Stacked Insights Newsletter, 11.23.21

Should you abandon Ethereum?

Last week, Three Arrows Capital CEO Zhu Su kicked the hornet’s nest when he stated he was walking away from Ethereum. In his opinion, Ethereum gas fees have priced out the majority of retail users because developers have acted too slowly in upgrading the network’s capacity.

Ethereum 2.0 represents the long-awaited switch from proof of work consensus to proof of stake. The move will make Ethereum orders of magnitude more energy-efficient while increasing network throughput several hundred times using sharding technology.

However, the move to ETH 2.0 has been dogged by factional infighting between key Ethereum developer teams causing perpetually delayed milestones. In the here and now, demand for Ethereum is at all-time highs — a fact evidenced by the $300+ transaction fees that show no sign of abating.

That’s why Su — along with other influencers — are coming out of the woodwork to claim they’ve left the Ethereum ecosystem for good and are now all in on other Layer 1 blockchains.

The L1 space heats up

The chains generating the most support at the moment are Solana, Polkadot, Avalanche, and Tezos, but several lesser-known networks are waiting in the wings. Those include Oasis, Kadena, Near Protocol, and even the interoperable ICON network.

Of those names, only Solana, Polkadot, Avalanche, and Oasis have fully deployed mainnets along with decentralized exchanges, EVM compatible tools, and vibrant DeFi + NFT markets. However, the question ultimately boils down to whether that’s enough to walk away from Ethereum, the world’s most liquid, adopted, and asset-rich blockchain.

But L2s can save Ethereum

What Zhu Su and others forget when they throw mud at Ethereum is that effective Layer 2 scaling solutions already exist with fully deployed applications + billions of dollars worth in TVL. For examples, look no further than Polygon, Loopring, Arbitrum, Optimism, and Immutable X.

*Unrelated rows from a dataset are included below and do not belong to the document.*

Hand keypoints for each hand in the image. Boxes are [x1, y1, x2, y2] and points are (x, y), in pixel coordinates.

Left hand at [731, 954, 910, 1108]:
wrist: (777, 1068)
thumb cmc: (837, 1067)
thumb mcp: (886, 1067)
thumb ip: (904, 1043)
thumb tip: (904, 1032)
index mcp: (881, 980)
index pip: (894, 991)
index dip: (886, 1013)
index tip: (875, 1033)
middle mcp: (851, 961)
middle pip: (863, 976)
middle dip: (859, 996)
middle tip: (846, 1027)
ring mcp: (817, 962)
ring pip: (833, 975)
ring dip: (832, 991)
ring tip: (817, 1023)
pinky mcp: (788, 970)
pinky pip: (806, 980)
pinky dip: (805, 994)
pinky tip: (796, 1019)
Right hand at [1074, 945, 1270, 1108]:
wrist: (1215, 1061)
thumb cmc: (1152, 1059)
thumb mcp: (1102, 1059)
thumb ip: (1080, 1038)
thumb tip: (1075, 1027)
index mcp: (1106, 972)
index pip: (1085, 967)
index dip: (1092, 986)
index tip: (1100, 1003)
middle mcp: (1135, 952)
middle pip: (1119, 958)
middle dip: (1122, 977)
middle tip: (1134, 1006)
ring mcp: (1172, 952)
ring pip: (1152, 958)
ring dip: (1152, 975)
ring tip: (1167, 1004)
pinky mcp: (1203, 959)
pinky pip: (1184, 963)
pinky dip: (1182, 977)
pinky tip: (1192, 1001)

Because of L2s, it’s simply too hasty to walk away from Ethereum, especially when one can also bridge Ethereum assets to other more scalable chains like Fantom. Heck, you can bridge Ethereum assets to Solana and Avalanche too.

Instead of abandoning Ethereum, we advocate experimenting with other blockchains to see how they work and what’s available on them. On Tezos, you’ll find an incredible wealth of fine art NFTs while on Solana there’s DeFi and gaming. The future is multichain, so it makes perfect sense to get adjusted now.

But it’s likely that Ethereum will always sit at the head of the table when it comes to L1s — especially when ETH 2.0 rolls around. So, don’t walk away just yet.